> Exercices
1) Citez le passage sur la cathédrale, en commençant à « Quatre entreprises membres » et en terminant à « nef hors d’eau. ».
2) D'après le passage sur la cathédrale, pourquoi a-t-on tendu deux bâches provisoires sur des poutrelles métalliques légères ?

Tout cela additionné aboutit à 2,5 à 3,5 ans avant tout début des travaux. La sécurisation en cours porte sur les murs Nord et Sud du transept, sur l’extrémité Ouest de la Nef, entre les deux beffrois et enfin sur les murs de la nef. Tout cela se déroule en plusieurs étapes : étaiements, mise hors d’eau provisoire et passage de deux jeux de poutres de confortation de 18 m de long, en lamellé-collé, traversant la nef du nord au sud : l’un appuyé sur le sommet des murs de la nef, l’autre reposant sur la base des fenestrages débarrassées de leurs vitraux.

 

La mise hors d’eau provisoire, reposant au sommet des murs de la nef, sur des poutrelles métalliques, est en place. La confortation des deux extrémités du transept est terminée. La pose de la première charpente en lamellé-collé à travers la neuf au niveau du sommet des murs et au-dessus de la bâche provisoire, commencera entre le 30 Avril et le 3 Mai et durera une petite semaine.

 

La seconde charpente, reposant sur la maçonnerie des fenêtres, commencera ensuite et durera une dizaine de jours. Ces deux charpentes assureront un contreventement efficace de la structure de la nef. Environ 80 personnes s’affairent sur le chantier durant cette phase de confortation.

 

 

Sur ces deux vues aériennes prises samedi 20 avril par Art Graphique & Partimoine, les dégâts sont clairs : la toiture a entièrement disparu. Les débris de sa combustion sont tombés sur le sommet des voûtes, une partie des voûtes a cédé à l'ouest et sous l'échafaudage. ©Art Graphique & Patrimoine

 

 

 

 

Depuis, deux bâches provisoires ont été tendues sur des poutrelles métalliques légères, de part et d’autre de l’échafaudage existant, pour placer une partie de la cathédrale hors d’eau. ©PP

 

Un an de déblaiement, au minimum

 

Quatre entreprises membres du GMH ont été réquisitionnées : Socra (dépose et conservation des sculptures), Le Bras Frères (charpente et confortation), Europe Echafaudage (pose d’un nouvel échafaudage pour la dépose des vitraux) et Pierre Noël (maçonnerie). En outre, l’entreprise de cordistes Jarnias est intervenue à partir du 18 avril pour déblayer les débris en haut des murs de la nef, puis poser une charpente acier légère et une bâche de 600 m² destinée à placer une partie de la nef hors d’eau.

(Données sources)
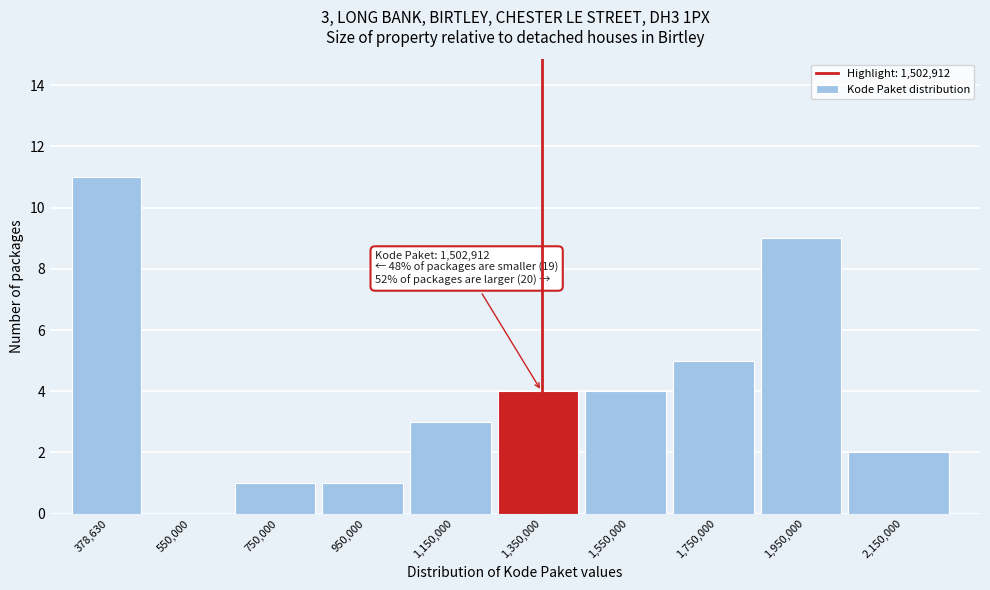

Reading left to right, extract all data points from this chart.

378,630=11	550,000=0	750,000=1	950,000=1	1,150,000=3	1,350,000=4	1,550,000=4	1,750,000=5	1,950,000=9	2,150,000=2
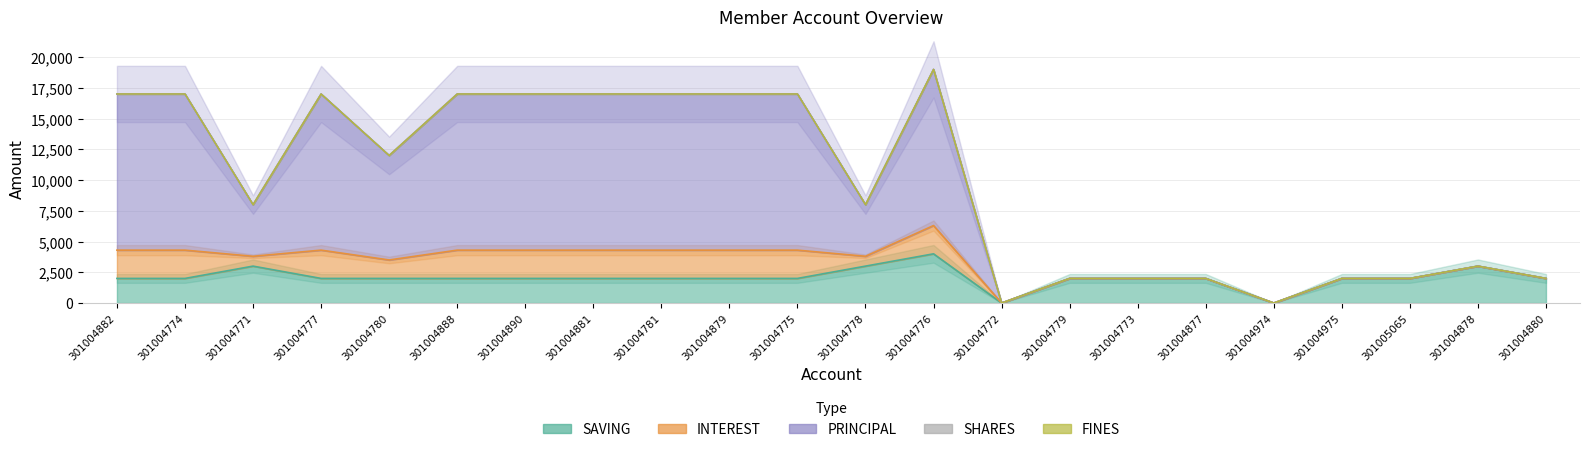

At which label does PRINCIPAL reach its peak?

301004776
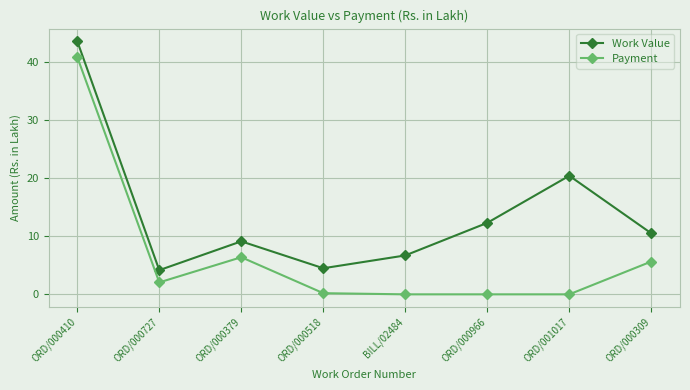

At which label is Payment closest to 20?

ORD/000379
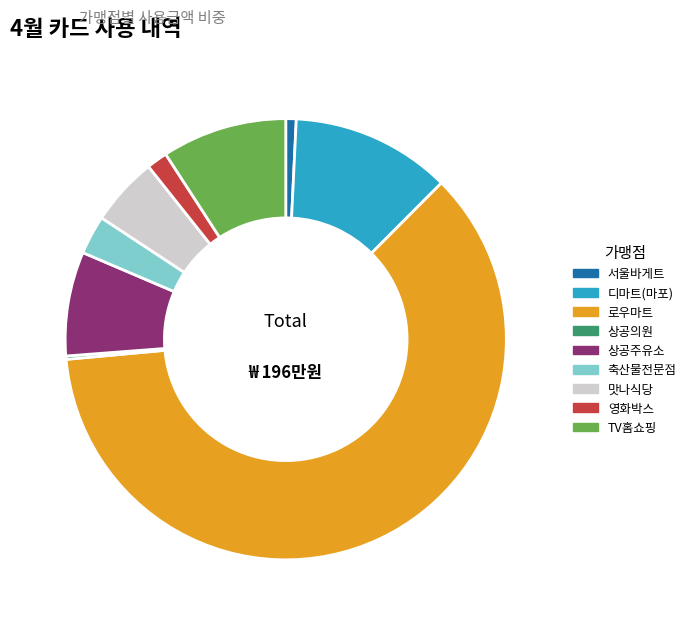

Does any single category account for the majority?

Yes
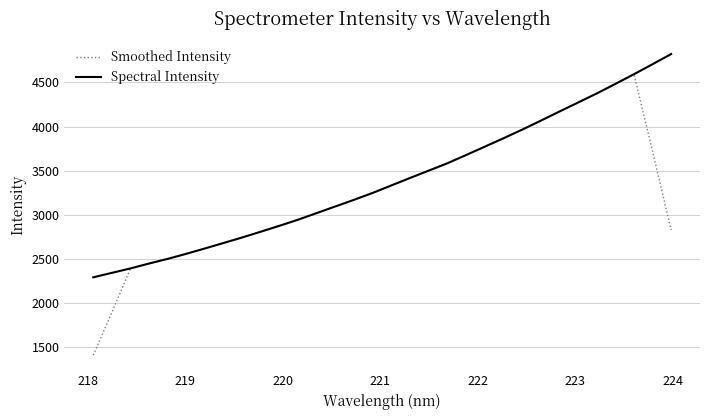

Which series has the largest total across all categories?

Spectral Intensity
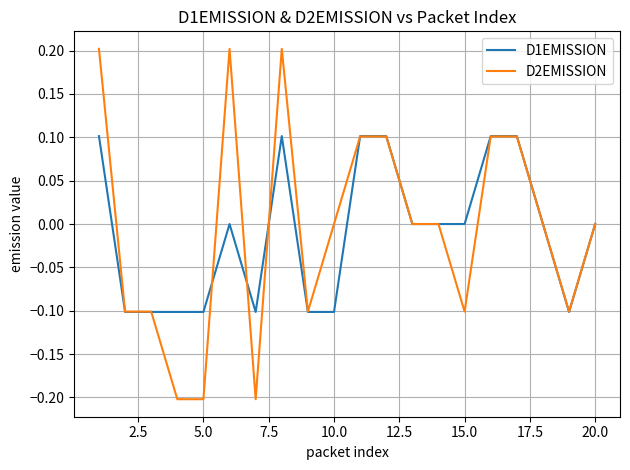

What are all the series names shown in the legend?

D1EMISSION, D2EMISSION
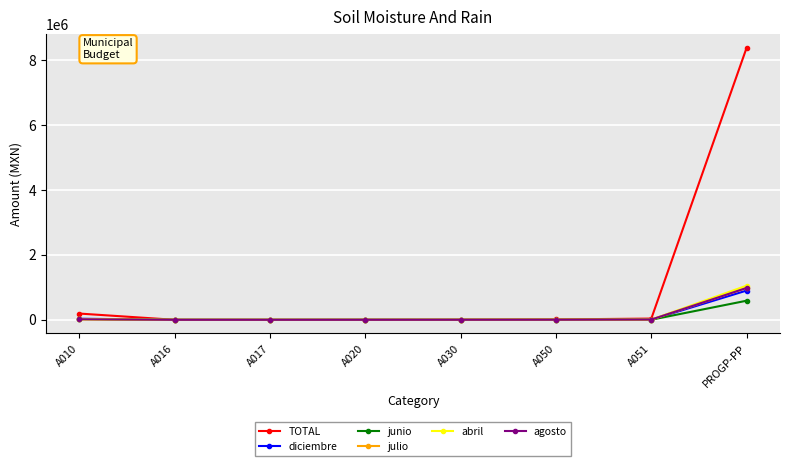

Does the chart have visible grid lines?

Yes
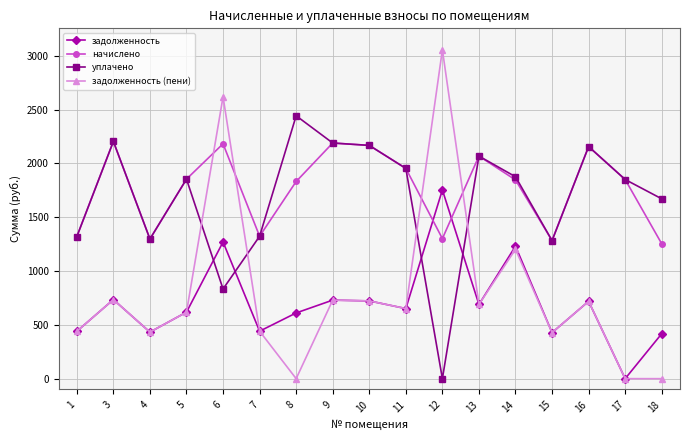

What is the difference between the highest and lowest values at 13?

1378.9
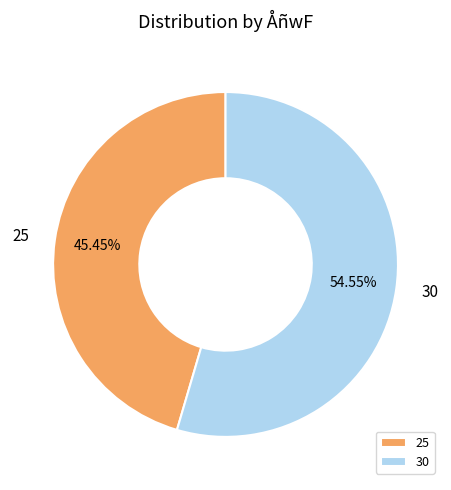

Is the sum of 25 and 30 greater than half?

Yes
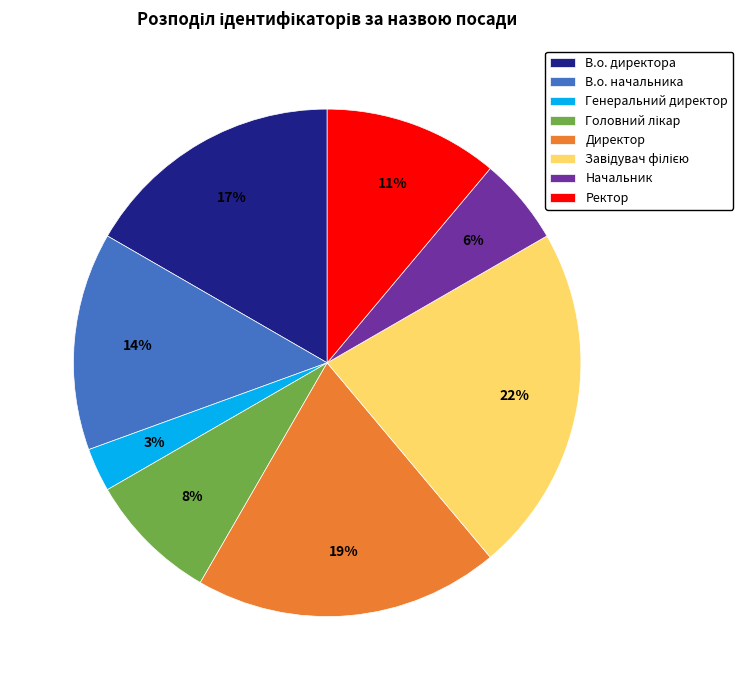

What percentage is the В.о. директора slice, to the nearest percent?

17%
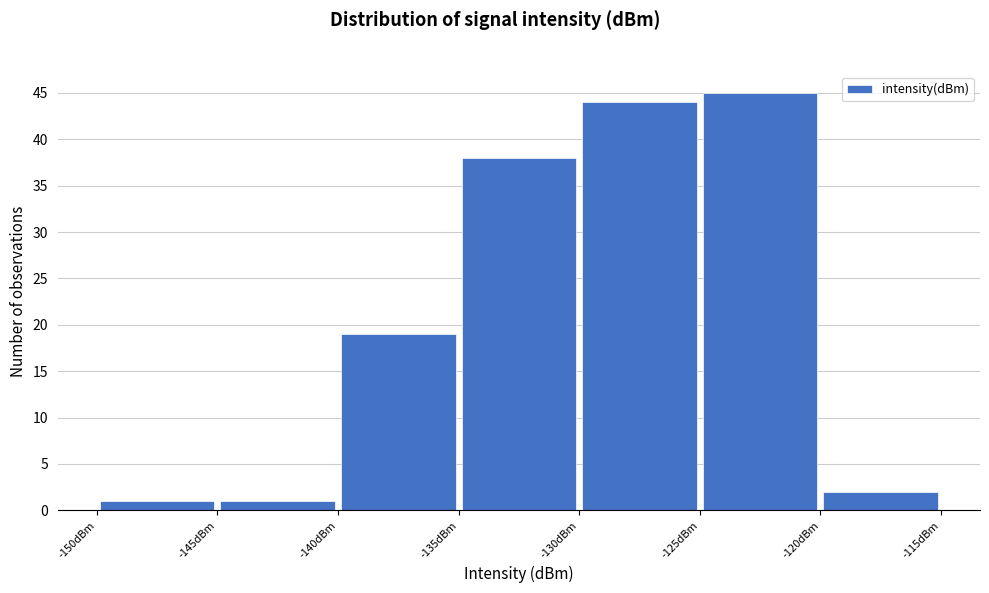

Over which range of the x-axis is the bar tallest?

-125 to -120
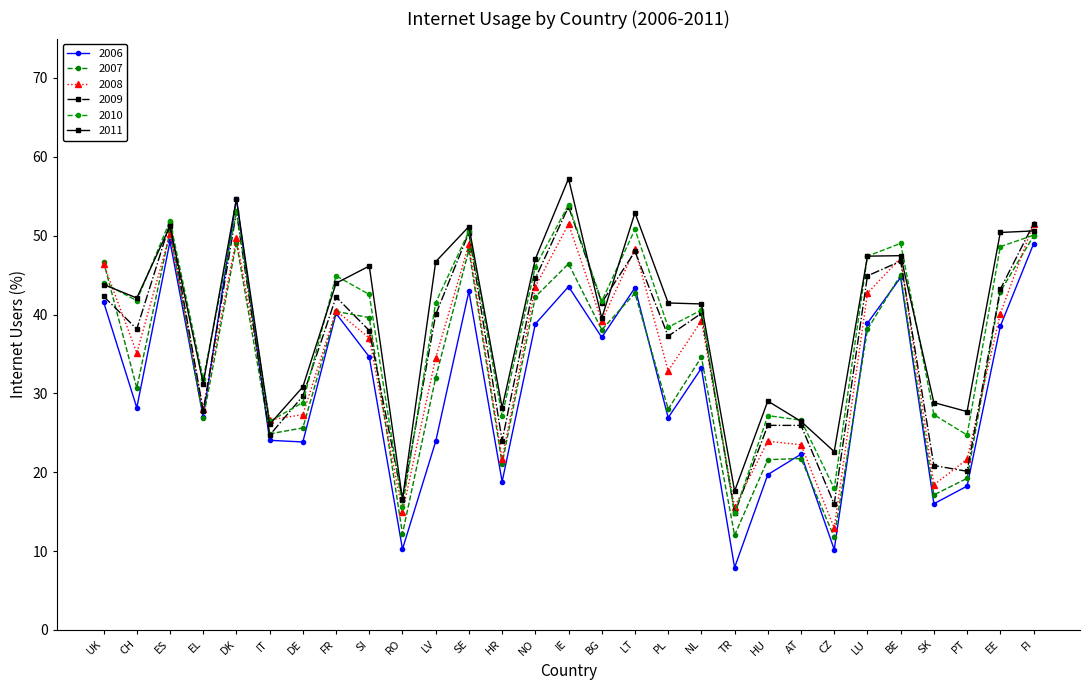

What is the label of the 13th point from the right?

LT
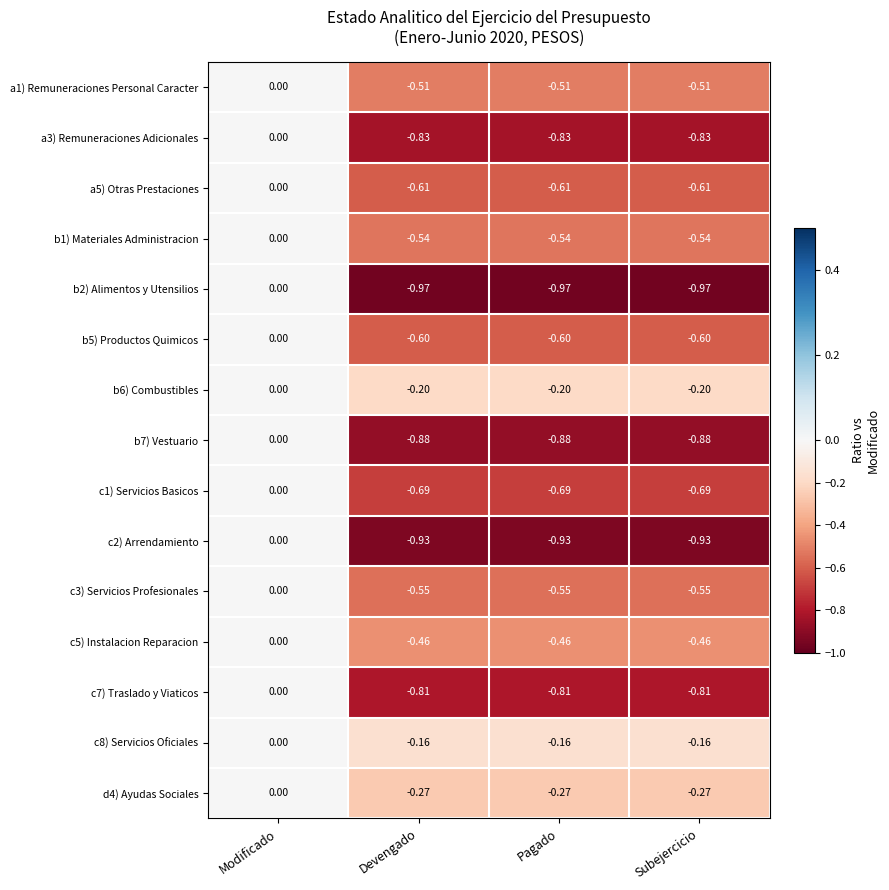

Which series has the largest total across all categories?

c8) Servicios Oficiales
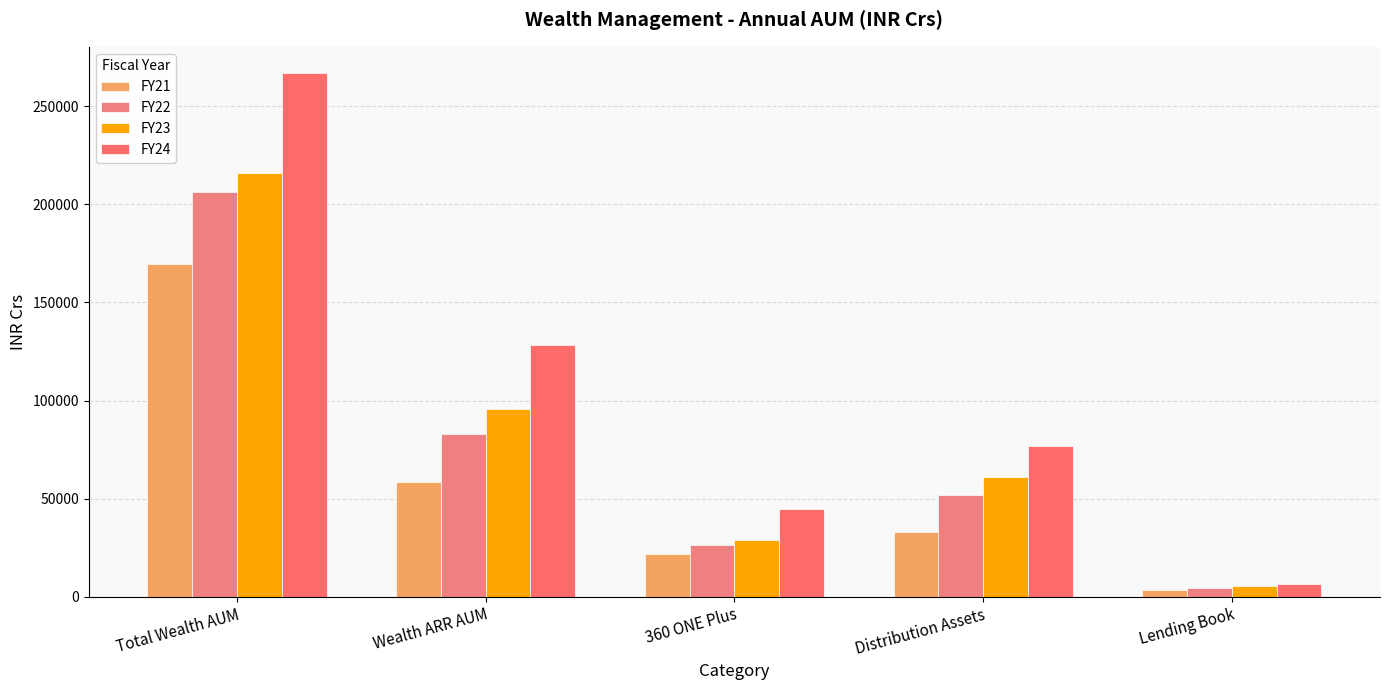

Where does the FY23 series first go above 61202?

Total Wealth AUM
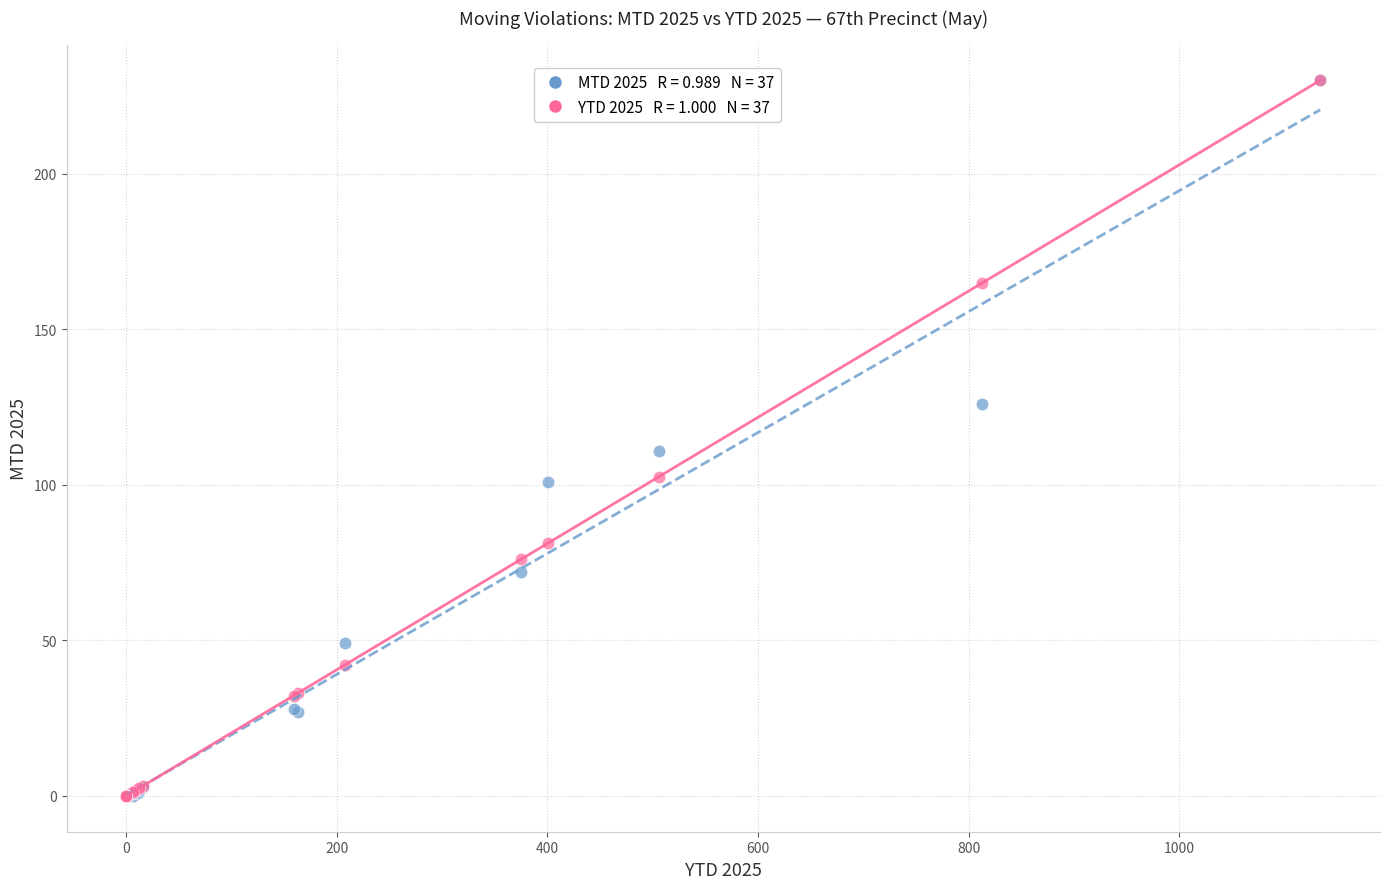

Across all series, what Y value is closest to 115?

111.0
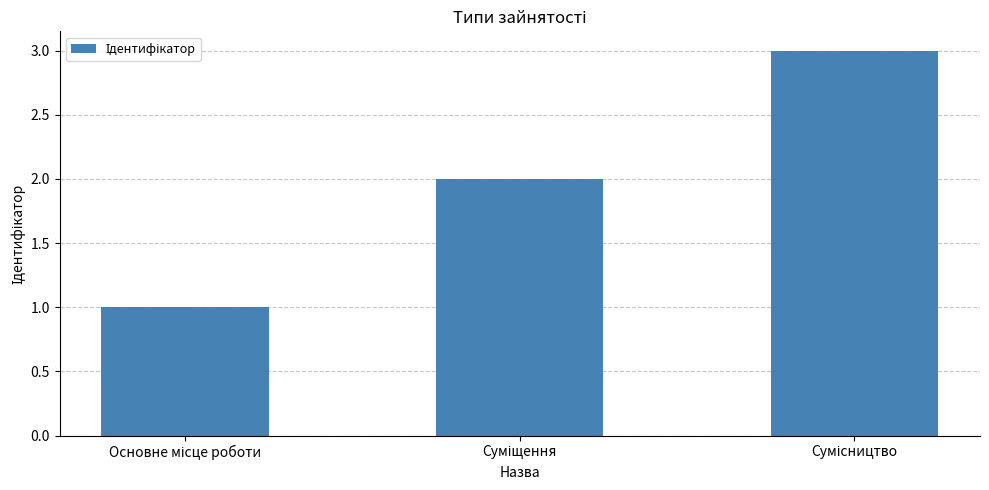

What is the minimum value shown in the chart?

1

> Résultats dans l'ordre
1)
Quatre entreprises membres du GMH ont été réquisitionnées : Socra (dépose et conservation des sculptures), Le Bras Frères (charpente et confortation), Europe Echafaudage (pose d’un nouvel échafaudage pour la dépose des vitraux) et Pierre Noël (maçonnerie). En outre, l’entreprise de cordistes Jarnias est intervenue à partir du 18 avril pour déblayer les débris en haut des murs de la nef, puis poser une charpente acier légère et une bâche de 600 m² destinée à placer une partie de la nef hors d’eau.

2) Elles ont été tendues de part et d'autre de l'échafaudage existant pour mettre une partie de la cathédrale hors d'eau.